When an employee is injured on the job, his employer is obligated to provide him with workers’ compensation benefits to pay his medical bills and lost wages. However, this can be more complicated when a worker is injured off-site or in a motor vehicle accident. The issue becomes whether or not the worker was injured during the course of his employment and how the going and coming rule affects his claim.
What Is the Going and Coming Rule?
Under the going and coming rule, an employee is not considered on the clock at work when he is coming and going to his job. This means that a worker is not entitled to workers’ compensation benefits when he is injured in a vehicle or other accident while traveling from his home to his job or returning home at the end of his shift. In addition, he would not be entitled to benefits if he did a personal errand on his lunch hour. This rule is fairly clear cut for workers who go to a fixed employment location where they remain during work hours.
However, other employees do not work at a fixed location or have other job duties that require them to travel, and this makes determining their entitlement to benefits more complex. Some of these workers include:
- Construction workers
- Taxicab, shuttle, and other vehicle drivers
- Delivery people, like those who deliver goods and food to people’s homes
- Supervisors of more than one location
- Home health care workers
- Truck drivers
- Police, fire, and other emergency workers
What Are Exceptions to the Going and Coming Rule?
There are a number of exceptions to the going and coming rule that allow workers who are injured when not directly at their place of employment to receive workers’ compensation benefits. Some situations where workers can receive benefits include:
- Commuting in a company car.
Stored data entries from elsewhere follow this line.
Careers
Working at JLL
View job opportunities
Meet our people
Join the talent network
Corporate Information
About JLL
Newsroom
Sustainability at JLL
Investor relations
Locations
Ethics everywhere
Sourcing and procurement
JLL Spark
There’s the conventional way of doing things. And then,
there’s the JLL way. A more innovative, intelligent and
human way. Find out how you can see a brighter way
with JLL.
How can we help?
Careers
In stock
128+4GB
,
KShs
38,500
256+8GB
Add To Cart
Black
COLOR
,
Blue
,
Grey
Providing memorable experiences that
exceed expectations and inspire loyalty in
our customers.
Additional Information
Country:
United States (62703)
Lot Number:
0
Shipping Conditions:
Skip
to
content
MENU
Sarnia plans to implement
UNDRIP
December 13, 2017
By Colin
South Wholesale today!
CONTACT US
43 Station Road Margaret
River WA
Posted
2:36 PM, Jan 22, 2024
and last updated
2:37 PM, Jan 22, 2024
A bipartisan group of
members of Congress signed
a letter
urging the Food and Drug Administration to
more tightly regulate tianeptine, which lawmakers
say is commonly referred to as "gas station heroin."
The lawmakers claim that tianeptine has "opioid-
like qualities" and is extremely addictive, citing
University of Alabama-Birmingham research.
If an employee is commuting in a company car, especially if it has the company’s logo on it, he may be entitled to workers’ compensation benefits if hurt in a car crash. However, eligibility for benefits will depend on the specific facts surrounding the injury.
- Traveling as part of job duties. When workers such as truck drivers, police officers, and delivery drivers are injured when performing their major job duty off-site, this should be a work-related injury entitling them to benefits.
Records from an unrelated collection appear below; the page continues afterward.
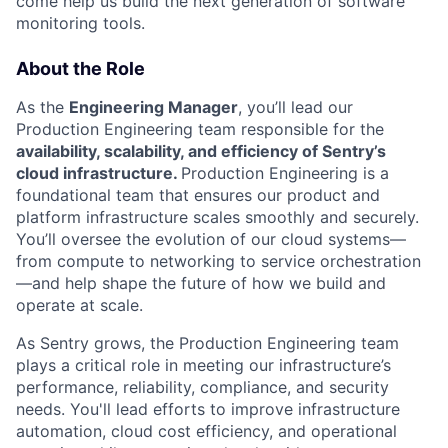
come help us build the next generation of software
monitoring tools.
About the Role
As the
Engineering Manager
, you’ll lead our
Production Engineering team responsible for the
availability, scalability, and efficiency of Sentry’s
cloud infrastructure.
Production Engineering is a
foundational team that ensures our product and
platform infrastructure scales smoothly and securely.
You’ll oversee the evolution of our cloud systems—
from compute to networking to service orchestration
—and help shape the future of how we build and
operate at scale.
As Sentry grows, the Production Engineering team
plays a critical role in meeting our infrastructure’s
performance, reliability, compliance, and security
needs. You'll lead efforts to improve infrastructure
automation, cloud cost efficiency, and operational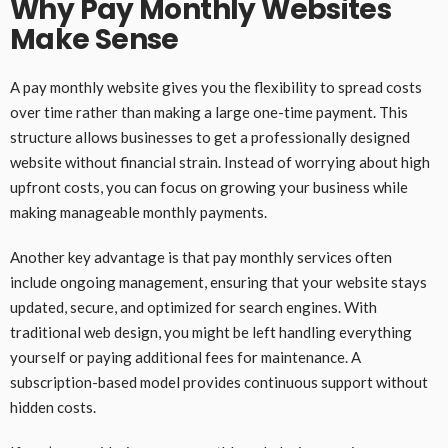
Why Pay Monthly Websites
Make Sense
A pay monthly website gives you the flexibility to spread costs
over time rather than making a large one-time payment. This
structure allows businesses to get a professionally designed
website without financial strain. Instead of worrying about high
upfront costs, you can focus on growing your business while
making manageable monthly payments.
Another key advantage is that pay monthly services often
include ongoing management, ensuring that your website stays
updated, secure, and optimized for search engines. With
traditional web design, you might be left handling everything
yourself or paying additional fees for maintenance. A
subscription-based model provides continuous support without
hidden costs.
- Commuting between job sites. If employees—for example, construction workers—must travel between sites as part of their job, an accident while driving to a work site would be an exception to the going and coming rule.
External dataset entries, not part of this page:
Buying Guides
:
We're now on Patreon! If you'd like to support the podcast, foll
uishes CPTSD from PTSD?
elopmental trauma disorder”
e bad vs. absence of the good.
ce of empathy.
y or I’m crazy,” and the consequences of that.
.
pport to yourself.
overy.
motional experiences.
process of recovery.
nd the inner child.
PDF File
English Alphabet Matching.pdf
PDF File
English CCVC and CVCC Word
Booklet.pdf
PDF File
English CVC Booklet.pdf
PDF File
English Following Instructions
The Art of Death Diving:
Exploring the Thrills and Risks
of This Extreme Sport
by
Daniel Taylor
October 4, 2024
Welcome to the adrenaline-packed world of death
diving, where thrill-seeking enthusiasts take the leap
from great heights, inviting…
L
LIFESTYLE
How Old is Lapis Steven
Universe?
- Traveling for business. When a worker must travel to a conference or to another city on a business trip, his injury would be considered in the course of his employment. If he must stay overnight in another city while on a business trip, even accidents that happen when the workday is over could be job-related.
- Going on special missions. If an employer sends an employee on an errand or to pick up supplies, the worker would be performing a special mission for his employer. This is true even if the employer had him do a personal errand rather than one for his company. Under these situations, he should qualify for workers’ compensation benefits.
- Sidewalks and parking lots. Normally an employee is only covered under workers’ compensation laws when he has arrived at his place of employment. What happens if he slips and falls in the parking lot or on a sidewalk when going from his vehicle to his employer’s property? Whether the employer will be responsible will depend on whether the employer or a third party controls the parking lot or sidewalk.
If you were hurt in one of these unique workplace accidents, you need the help of an experienced workers’ compensation attorney who can determine whether your injury was caused during the course of your employment. In addition, in many of these cases, a third party, such as a negligent driver, may also face liability for compensating you for your injuries. By pursuing a claim against all responsible parties, you increase the likelihood that you will receive the full amount of compensation you deserve.